------ Text for analysis

# Is there a limit on how many bullets allowed in magazine of handgun?



## SEGeorgia10mm

I'm planning on doing some hunting this year with my Glock G40 and my RIA Tac II 10mm. I have looked around for info concerning the number of bullets allowed to be carried in the mag. Is there a limit?


----------



## pdsniper

Last Time I checked with DNR there was no limit on hand guns or rifles, shot guns are the only one that I know of the has a limit and I think that mostly applies to bird hunting


----------



## ryanh487

The only limit on ammo is for bird and small game hunting, and that's limiting only shotguns to 3 rounds.


----------



## rosewood

5 round limit for deer with shotgun.  And of course 3 for small game.  Pistol and rifle calibers have no limits in Georgia.  You can slap a 100 round beta mag on your ar-15 and hunt deer if you like.  Just make sure to use "expanding" bullets and not fmj.

By the way, I carry 16 rounds of 10mm in my P16-40 as my backup piece while hunting.

Rosewood


----------



## SEGeorgia10mm

Thanks for the info. Didn't want to have the DNR slap me around for having too many bullets.


----------



## ryanh487

rosewood said:


> 5 round limit for deer with shotgun.

------------

* **Instructions**:
1. Answer each question about the hunting magazine-limit thread in a few words.
(a) Which two handguns does the first poster plan to hunt with?
(b) What round limit does rosewood give for hunting deer with a shotgun?
(c) How many rounds does rosewood carry in the P16-40 backup piece?
2. List every distinct username that posts in the hunting magazine-limit thread.
3. Write the next part of the hunting magazine-limit thread, picking up after its final line.

------ Data segment

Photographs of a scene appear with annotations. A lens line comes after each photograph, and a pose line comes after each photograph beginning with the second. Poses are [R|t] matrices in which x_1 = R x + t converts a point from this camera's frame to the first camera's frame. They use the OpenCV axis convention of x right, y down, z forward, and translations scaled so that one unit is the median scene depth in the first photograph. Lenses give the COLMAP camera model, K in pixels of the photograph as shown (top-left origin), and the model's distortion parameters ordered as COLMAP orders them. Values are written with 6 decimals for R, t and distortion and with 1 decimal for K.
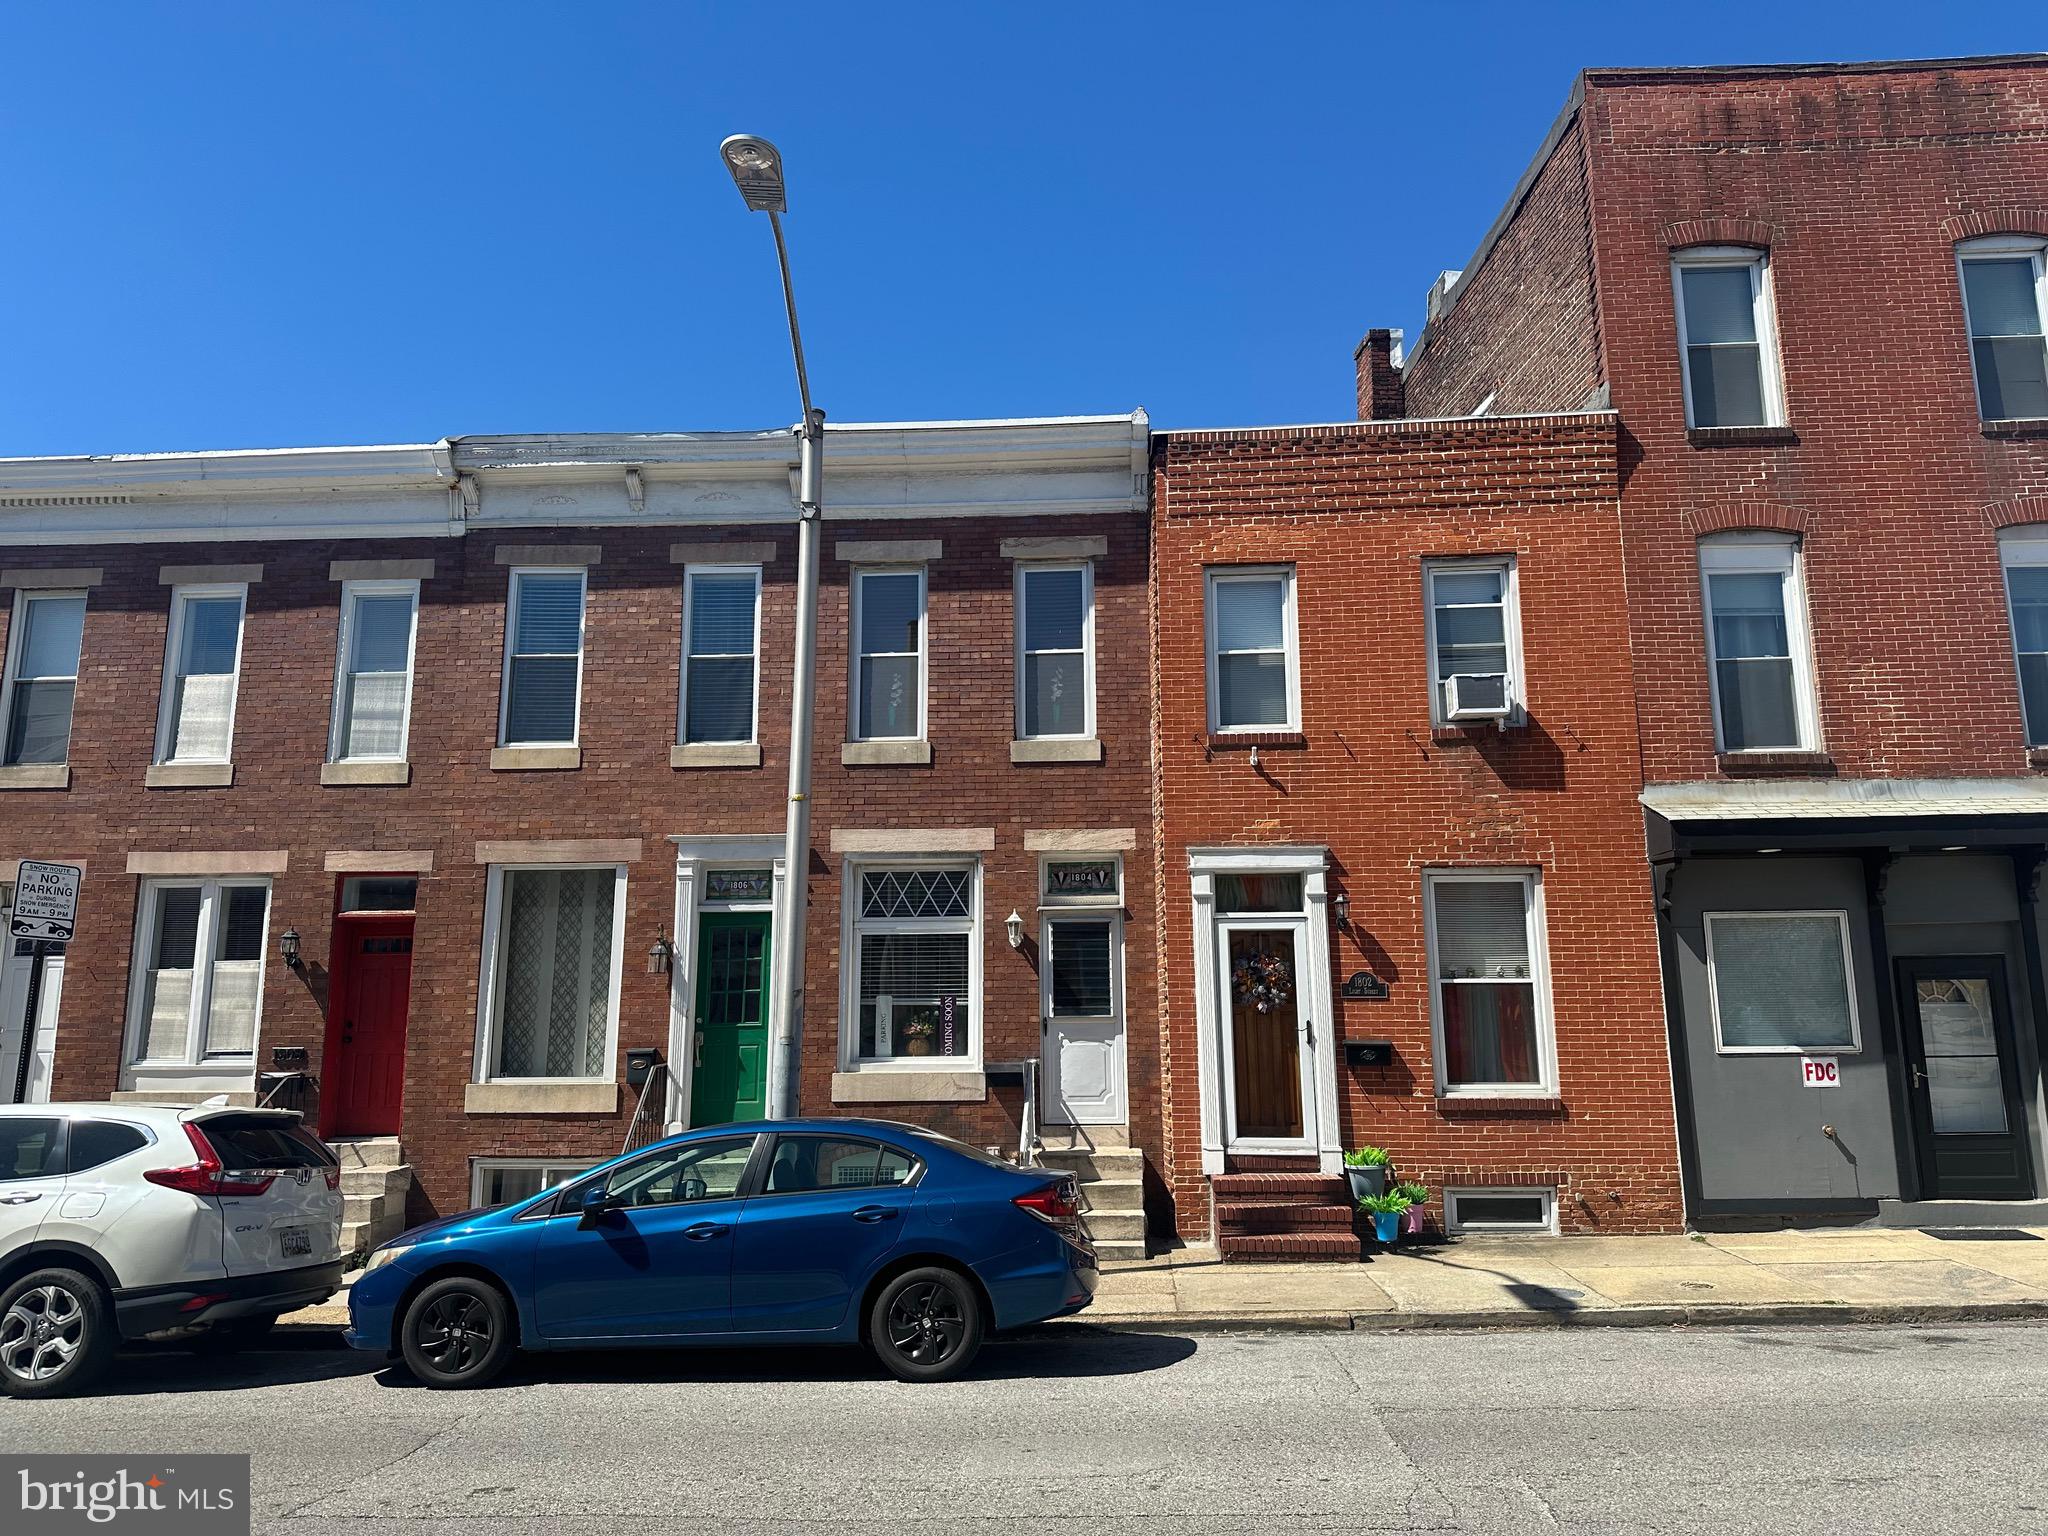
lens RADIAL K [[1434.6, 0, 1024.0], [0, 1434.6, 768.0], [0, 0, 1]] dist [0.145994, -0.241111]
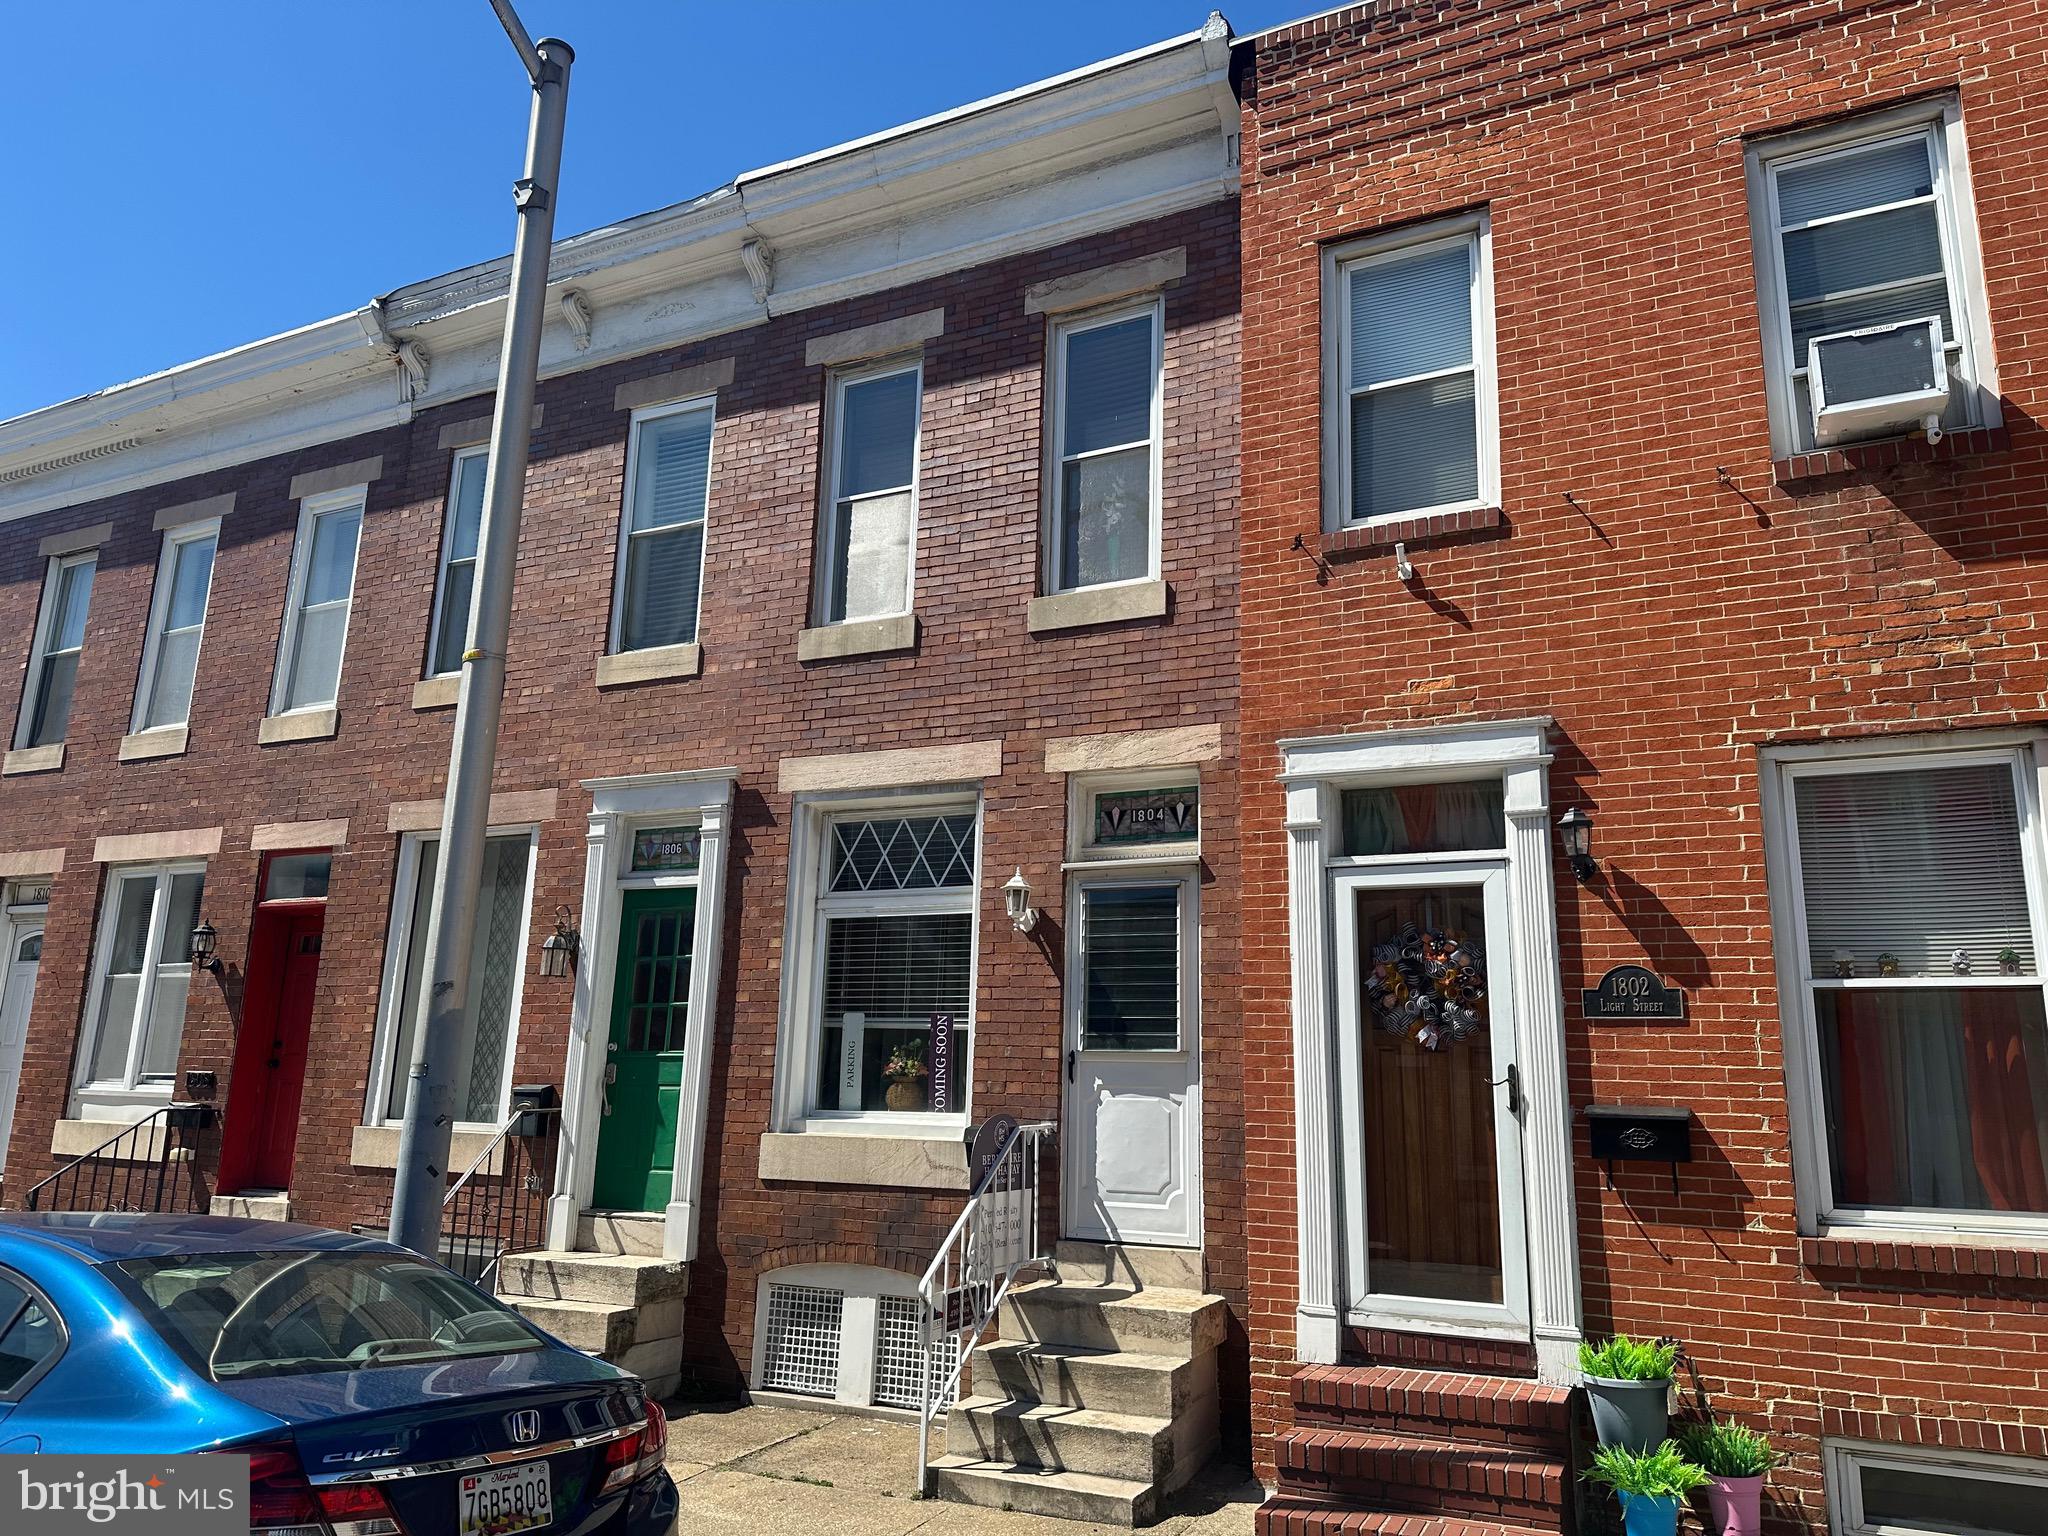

------------

* **Outputs for the tasks**:
1.
(a) A Glock G40 and an RIA Tac II 10mm
(b) 5 rounds
(c) 16 rounds of 10mm

2. SEGeorgia10mm, pdsniper, ryanh487, rosewood

3.
They actually got rid of that limit last year


----------



## rosewood

ryanh487 said:


> They actually got rid of that limit last year



I would have argued with someone on that and lost.  thanks.

Directly from the 2016-2017 manual:

DEER & BEAR FIREARMS
• Modern Rifles and Handguns: Centerfire Only, .22-cal. or larger
with expanding bullets. There is no restriction on magazine capacity
for rifles.
• Shotguns: 20-gauge or larger loaded with slugs or buckshot. Buckshot
is not allowed on WMAs, unless otherwise specified.
• Muzzleloaders: .44-cal. or larger, or muzzleloading shotguns 20
gauge or larger. Scopes are legal.
TURKEY FIREARMS
Shotguns with No. 2 or smaller shot and any muzzleloading firearm
SMALL GAME & FURBEARER FIREARMS
• Rifles and Handguns: Any .22-cal. or smaller rimfire, air rifle, or
any muzzleloading firearm. For fox & bobcat, centerfire firearms of
.17 caliber and larger may be used. There is no restriction on magazine capacity for rifles.
• Shotguns: Any having shot shell size 3.5 inches or smaller in length with No. 2 or smaller shot.
• Shotguns (Waterfowl): Any 10-gauge or smaller loaded with federally approved nontoxic shot of size “F” or smaller. Lead shot may not be in possession while hunting waterfowl.
SPECIAL FIREARM RESTRICTIONS
• Plugged Shotguns: For hunting game animals other than deer and
bear, shotguns shall be limited to a capacity of not more than 3 shells in the magazine and chamber combined. If a plug is necessary to so
limit the capacity, the plug shall be of 1 piece and incapable of being removed from the loading end of the magazine.
• Suppressors: Lawfully possessed suppressors may be used for hunting on private property. Permission of the landowner is required.


----------



## rosewood

One thing I do like about the GA DNR, they do keep the hunting Regs up with modern technology.  Many states are living off decades old rules.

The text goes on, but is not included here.